Fatma Betül Felhan
Fatma Betül Felhan ÜMMETİN UYKU IZDIRABI!

ÜMMETİN UYKU IZDIRABI!

Kalpler tutsak ediliyor, işgal ediliyor, yağmalanıyor. Vicdanlar tutuklu, haysiyet ayaklar altında. Bir mabet harap ediliyor, yürekler kanıyor, gözler kör, eller kalkmaz, ayaklar yürümez oluyor.

Bir mabet yıkılıyor. Yönsüz, kıblesiz kalıyor kalpler. Secde yeri pis, kanlı çizmeler altında ezilmiş. Yıkılmış murdar edilmiş.

Uzaktan bir şehit geliyor yaralarından oluk oluk kanlar akarken, emanetim nerede diye bağırıyor. Bir komutan geliyor ileriden heybetli, bakmıyor yüzümüze. Sadece kıblesiz kalmış alınlarımıza bakıyor ve uzaklaşıyor hızla.

Ellerimiz kanlı ama bizi yönsüz bırakanların kanıyla değil, aynı yöne duranların kanıyla. Yürüyemiyoruz kangren olmuş ayaklarımız. Adım attığımız an yıkılıyoruz pis çizmelerin dibine. Ellerimizi bağlamışız, ayaklarımız tutmuyor, vicdanlarımız işgal edilmiş. Gözlerimiz kör, bakıyoruz ama göremiyoruz. Zevk için çalışmaya başlamış bir zamanlar kanla yazı yazan parmaklarımız.

Bir mabet bölünüyor, bir çocuk ölüyor, bir anne ağlıyor. Anlamamak için çırpındığımız apaçık bir filmin ortasındayız. Sıkıcı ve yorgun hayatlarımız. Anlamıyoruz ama sonunu görmeye çalışıyoruz aslında sonunu bizim yazacağımız senaryoyu. Belki de ölmüşüz. Yok değil, ölmek uyanmak demek, devrim demek, gerçeği görmek demek.  Biz sadece uyuyoruz ama ne uyku. Vücudumuzun tamamı işkence altındayken hem de. Her gün bir uzvumuz bizden koparılıyor. Uyuşmuş bedenimiz koparılmanın farkında bile değil. Nasıl farkında olsun ki, satılmış ruhlarımız ve onun hamallığını yapan bedenlerimiz.

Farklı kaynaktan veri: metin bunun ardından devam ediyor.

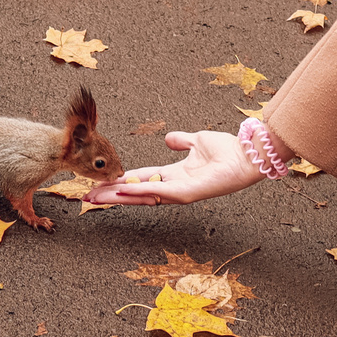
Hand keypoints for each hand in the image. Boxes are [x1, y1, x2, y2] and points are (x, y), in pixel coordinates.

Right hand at [82, 128, 263, 204]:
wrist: (246, 155)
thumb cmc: (227, 150)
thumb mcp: (197, 140)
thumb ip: (181, 141)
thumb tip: (167, 138)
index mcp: (175, 175)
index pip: (142, 179)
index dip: (121, 181)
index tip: (102, 183)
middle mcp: (174, 186)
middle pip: (137, 193)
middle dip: (113, 195)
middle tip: (90, 197)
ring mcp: (180, 192)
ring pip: (143, 196)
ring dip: (120, 197)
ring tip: (99, 197)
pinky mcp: (188, 194)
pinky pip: (159, 193)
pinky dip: (139, 192)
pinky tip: (123, 190)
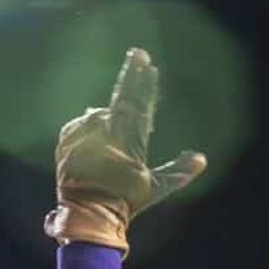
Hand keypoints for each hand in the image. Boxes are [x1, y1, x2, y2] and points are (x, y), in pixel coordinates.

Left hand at [46, 48, 207, 254]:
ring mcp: (83, 138)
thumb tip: (202, 159)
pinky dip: (89, 126)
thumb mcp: (155, 189)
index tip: (149, 65)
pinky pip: (80, 125)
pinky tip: (95, 136)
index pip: (139, 108)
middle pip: (120, 100)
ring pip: (99, 115)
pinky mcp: (66, 142)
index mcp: (128, 146)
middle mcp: (104, 137)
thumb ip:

Ölmüyoruz! Ölmenin zevkine varamıyoruz, sadece çok derin bir uykunun içerisinde yalan rüyalar görüyoruz. Sahi rüyalarımız bizim mi acaba? Ruhumuz satılmışken rüyalarımız bizim mi? Ne zaman bizim olacak ruhlarımız. Bir çocuk neden elini yaktın diyen annesine: ‘’Seni ilgilendirmez benim elim benim bedenim’’ diyor. Peki, ruhun çocuk o kimin. Ruhunda senin mi? Yaşadığın hayat, hayallerin rüyaların senin mi? Söylesene çocuk bunlardan hangisi senin?  Hangisine sahipsin değerlerin ayaklar altına alınırken. Hayır çocuk, hayır bunların hiçbiri senin değil efendilerinin eline verdiği oyuncaklarla oyun oynuyorsun sadece. Oyun mu, halbuki dünya da bir oyun yeriydi. Bir müddet oyun oynayıp gerçek hayatlarımıza kavuşturulacaktık. Oyun oynamak için de uyanmak gerek, ölmek gerek, devrim yapmak gerek. Sen oyun bile oynayamıyorsun çocuk sadece oyalanıyorsun.  

Gerçek oyunların oynandığı, mabetlerin yıkılmadığı, çocukların ölmediği, kadınların ağlamadığı bir dünyaya uyanmak dileğiyle…

Vesselam…

 

Filistinli devrimci kardeşlerimize selam olsun!